What is expected – Set down each entry exactly as given; pictures should not appear in the copy.

Dataset entries:
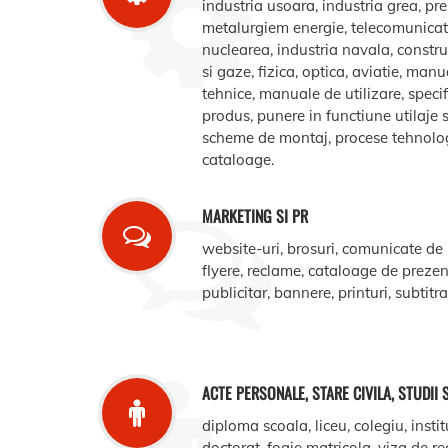
industria usoara, industria grea, pr
metalurgiem energie, telecomunicatii
nuclearea, industria navala, construct
si gaze, fizica, optica, aviatie, manua
tehnice, manuale de utilizare, specifi
produs, punere in functiune utilaje s
scheme de montaj, procese tehnologic
cataloage.
MARKETING SI PR
website-uri, brosuri, comunicate de
flyere, reclame, cataloage de prezent
publicitar, bannere, printuri, subtitr
ACTE PERSONALE, STARE CIVILA, STUDII 
diploma scoala, liceu, colegiu, instit
doctorat, foaie matricola, viza de r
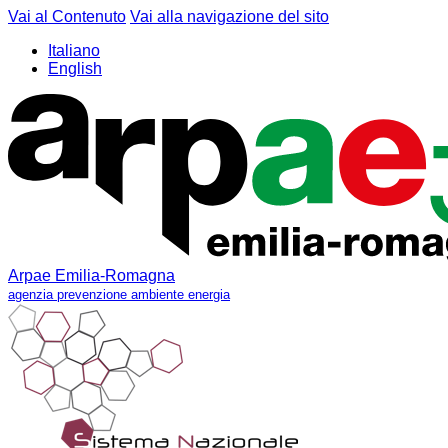
Vai al Contenuto
Vai alla navigazione del sito
Italiano
English
Arpae Emilia-Romagna
agenzia prevenzione ambiente energia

Solution for this exercise –
industria usoara, industria grea, pr
metalurgiem energie, telecomunicatii
nuclearea, industria navala, construct
si gaze, fizica, optica, aviatie, manua
tehnice, manuale de utilizare, specifi
produs, punere in functiune utilaje s
scheme de montaj, procese tehnologic
cataloage.
MARKETING SI PR
website-uri, brosuri, comunicate de
flyere, reclame, cataloage de prezent
publicitar, bannere, printuri, subtitr
ACTE PERSONALE, STARE CIVILA, STUDII 
diploma scoala, liceu, colegiu, instit
doctorat, foaie matricola, viza de r
Vai al Contenuto
Vai alla navigazione del sito
Italiano
English
Arpae Emilia-Romagna
agenzia prevenzione ambiente energia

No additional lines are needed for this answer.